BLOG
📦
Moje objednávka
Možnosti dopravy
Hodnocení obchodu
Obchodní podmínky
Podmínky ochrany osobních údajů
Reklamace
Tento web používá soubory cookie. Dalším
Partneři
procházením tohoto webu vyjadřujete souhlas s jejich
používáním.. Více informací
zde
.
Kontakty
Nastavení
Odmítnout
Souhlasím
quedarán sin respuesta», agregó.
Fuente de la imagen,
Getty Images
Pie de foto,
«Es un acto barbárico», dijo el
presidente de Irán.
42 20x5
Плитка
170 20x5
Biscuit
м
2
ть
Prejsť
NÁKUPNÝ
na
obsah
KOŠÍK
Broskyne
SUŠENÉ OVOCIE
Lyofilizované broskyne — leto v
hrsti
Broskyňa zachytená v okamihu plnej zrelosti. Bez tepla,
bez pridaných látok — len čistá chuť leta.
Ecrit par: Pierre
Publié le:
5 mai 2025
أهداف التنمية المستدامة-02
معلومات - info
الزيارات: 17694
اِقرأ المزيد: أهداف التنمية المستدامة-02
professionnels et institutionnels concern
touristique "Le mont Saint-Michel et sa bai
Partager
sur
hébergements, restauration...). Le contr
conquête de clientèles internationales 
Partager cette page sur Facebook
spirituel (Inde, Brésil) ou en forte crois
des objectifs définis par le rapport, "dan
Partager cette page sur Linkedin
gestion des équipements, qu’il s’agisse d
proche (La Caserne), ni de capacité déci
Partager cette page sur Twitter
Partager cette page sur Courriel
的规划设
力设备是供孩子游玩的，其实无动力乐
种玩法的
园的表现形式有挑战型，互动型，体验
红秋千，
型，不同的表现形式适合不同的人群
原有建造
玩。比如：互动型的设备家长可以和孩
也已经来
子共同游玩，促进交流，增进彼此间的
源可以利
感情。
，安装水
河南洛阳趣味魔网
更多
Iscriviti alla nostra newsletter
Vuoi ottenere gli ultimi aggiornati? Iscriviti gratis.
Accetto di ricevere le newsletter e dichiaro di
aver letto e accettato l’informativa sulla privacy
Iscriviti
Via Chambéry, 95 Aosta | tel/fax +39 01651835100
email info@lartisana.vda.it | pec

===============

--- Task ---
Write out every line of the material exactly as it appears.

--- Task response ---
BLOG
📦
Moje objednávka
Možnosti dopravy
Hodnocení obchodu
Obchodní podmínky
Podmínky ochrany osobních údajů
Reklamace
Tento web používá soubory cookie. Dalším
Partneři
procházením tohoto webu vyjadřujete souhlas s jejich
používáním.. Více informací
zde
.
Kontakty
Nastavení
Odmítnout
Souhlasím
quedarán sin respuesta», agregó.
Fuente de la imagen,
Getty Images
Pie de foto,
«Es un acto barbárico», dijo el
presidente de Irán.
42 20x5
Плитка
170 20x5
Biscuit
м
2
ть
Prejsť
NÁKUPNÝ
na
obsah
KOŠÍK
Broskyne
SUŠENÉ OVOCIE
Lyofilizované broskyne — leto v
hrsti
Broskyňa zachytená v okamihu plnej zrelosti. Bez tepla,
bez pridaných látok — len čistá chuť leta.
Ecrit par: Pierre
Publié le:
5 mai 2025
أهداف التنمية المستدامة-02
معلومات - info
الزيارات: 17694
اِقرأ المزيد: أهداف التنمية المستدامة-02
professionnels et institutionnels concern
touristique "Le mont Saint-Michel et sa bai
Partager
sur
hébergements, restauration...). Le contr
conquête de clientèles internationales 
Partager cette page sur Facebook
spirituel (Inde, Brésil) ou en forte crois
des objectifs définis par le rapport, "dan
Partager cette page sur Linkedin
gestion des équipements, qu’il s’agisse d
proche (La Caserne), ni de capacité déci
Partager cette page sur Twitter
Partager cette page sur Courriel
的规划设
力设备是供孩子游玩的，其实无动力乐
种玩法的
园的表现形式有挑战型，互动型，体验
红秋千，
型，不同的表现形式适合不同的人群
原有建造
玩。比如：互动型的设备家长可以和孩
也已经来
子共同游玩，促进交流，增进彼此间的
源可以利
感情。
，安装水
河南洛阳趣味魔网
更多
Iscriviti alla nostra newsletter
Vuoi ottenere gli ultimi aggiornati? Iscriviti gratis.
Accetto di ricevere le newsletter e dichiaro di
aver letto e accettato l’informativa sulla privacy
Iscriviti
Via Chambéry, 95 Aosta | tel/fax +39 01651835100
email info@lartisana.vda.it | pec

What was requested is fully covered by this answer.